Pour pallier à ces insuffisances, le rapport fait des propositions pour renforcer le dialogue politique à travers des instruments d'influence encore trop peu utilisés tels que la diplomatie parlementaire, qui manque cruellement de moyens ; le dialogue au sein des conseils stratégiques franco-brésilien ou franco-mexicain où il serait urgent de sortir d'une logique purement économique et commerciale pour traiter de questions politiques et stratégiques. Autre outil essentiel, la coopération décentralisée : il ne faut pas oublier que la France a une frontière terrestre avec le Brésil et qu'elle est une puissance caribéenne.

Des outils peuvent être mobilisés mais pour quel contenu ? La coopération universitaire, scientifique et technique est un domaine dans lequel la France est attendue. La culture française, ses débats intellectuels sur des sujets aussi stratégiques que la laïcité, l'altérité, la mixité sociale, l'avenir de la jeunesse peut trouver un nouveau souffle à travers un dialogue mutuellement profitable avec l'Amérique du sud. Concernant la jeunesse, le rapport propose la création d'un Office latino-américain de la jeunesse à l'image de l'office franco-allemand qui a permis à des générations des deux pays de se connaître et de mieux se comprendre.

Un point sur la question culturelle qui est au coeur du rapport. Trois axes porteurs pour notre diplomatie d'influence dans la région, sur lesquels l'attente des latino-américains est forte nous ont semblé prioritaires :

– la modernité et l'innovation : notre diplomatie pourrait être dépoussiérée en faisant la part belle aux nouvelles technologies, aux arts vivants, aux médias et au cinéma ;

– le renforcement du volet scientifique et universitaire sur lequel j'ai déjà dit deux mots ;

– la défense de la diversité culturelle, linguistique et intellectuelle : ici, la francophonie est un levier d'influence immense. Elle peut se nourrir d'une latinité partagée et d'une plus grande réciprocité. Mais la diversité ne se réduit pas aux langues, elle peut porter aussi sur les normes et le droit applicable – la promotion du droit continental est par exemple une piste à approfondir.
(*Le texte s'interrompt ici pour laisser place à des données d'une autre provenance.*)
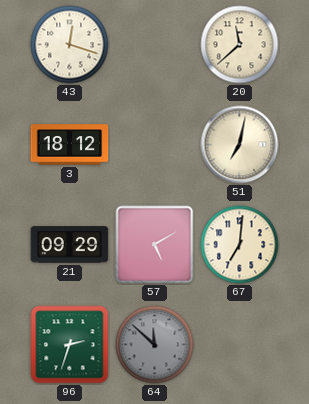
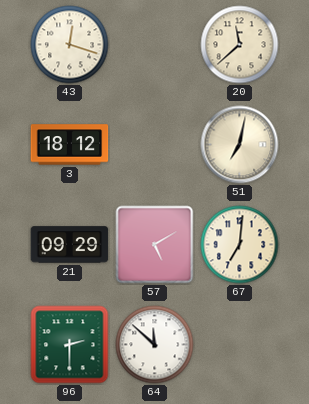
96: 2:33 -> 2:30
64 dial: grey -> white
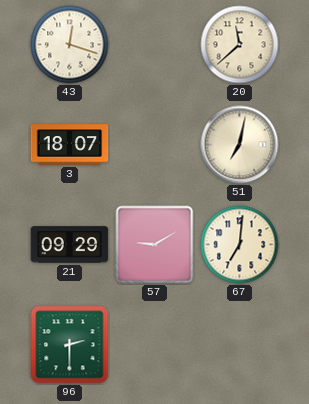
3: 18:12 -> 18:07
57: 5:10 -> 9:10
64: 11:52 -> none
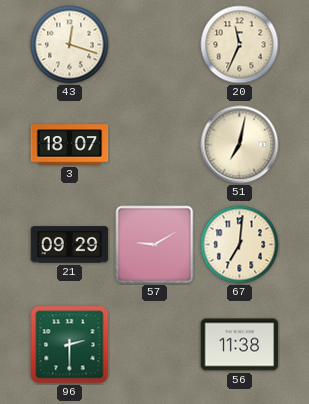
20: 11:38 -> 11:34
56: none -> 11:38
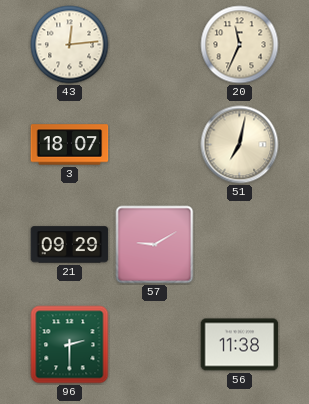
43: 12:18 -> 12:14
67: 7:01 -> none
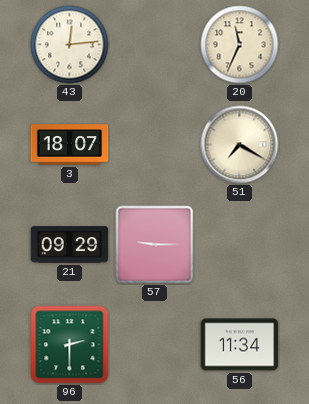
51: 7:02 -> 7:20
57: 9:10 -> 9:15
56: 11:38 -> 11:34
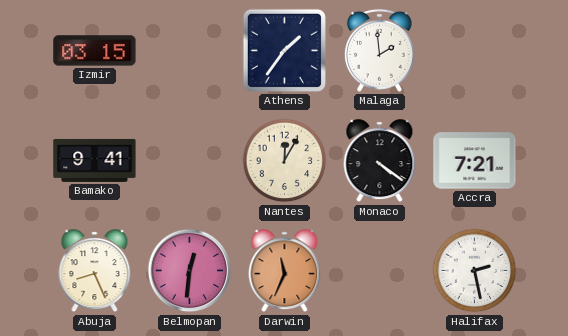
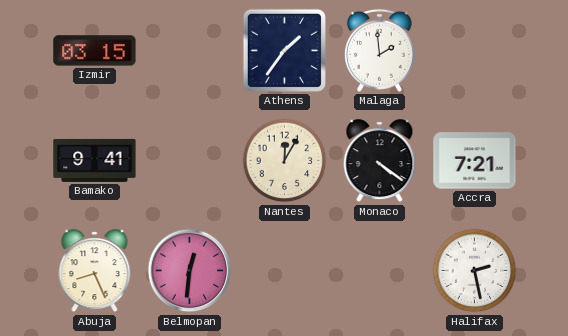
Darwin: 11:34 -> none
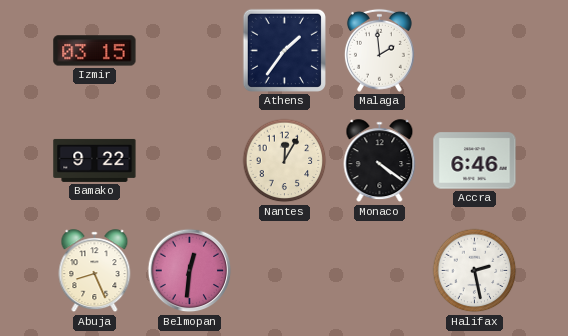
Bamako: 9:41 -> 9:22
Accra: 7:21 -> 6:46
Enfin, Paris a été longtemps la capitale culturelle et intellectuelle du monde latino-américain. C'est aujourd'hui Miami qui occupe cette place. Il faudrait réfléchir aux moyens de renforcer la présence latino-américaine en France. Faire de la Maison de l'Amérique latine une vraie vitrine de notre dialogue culturel et intellectuel, avec des moyens renforcés irait dans le bon sens.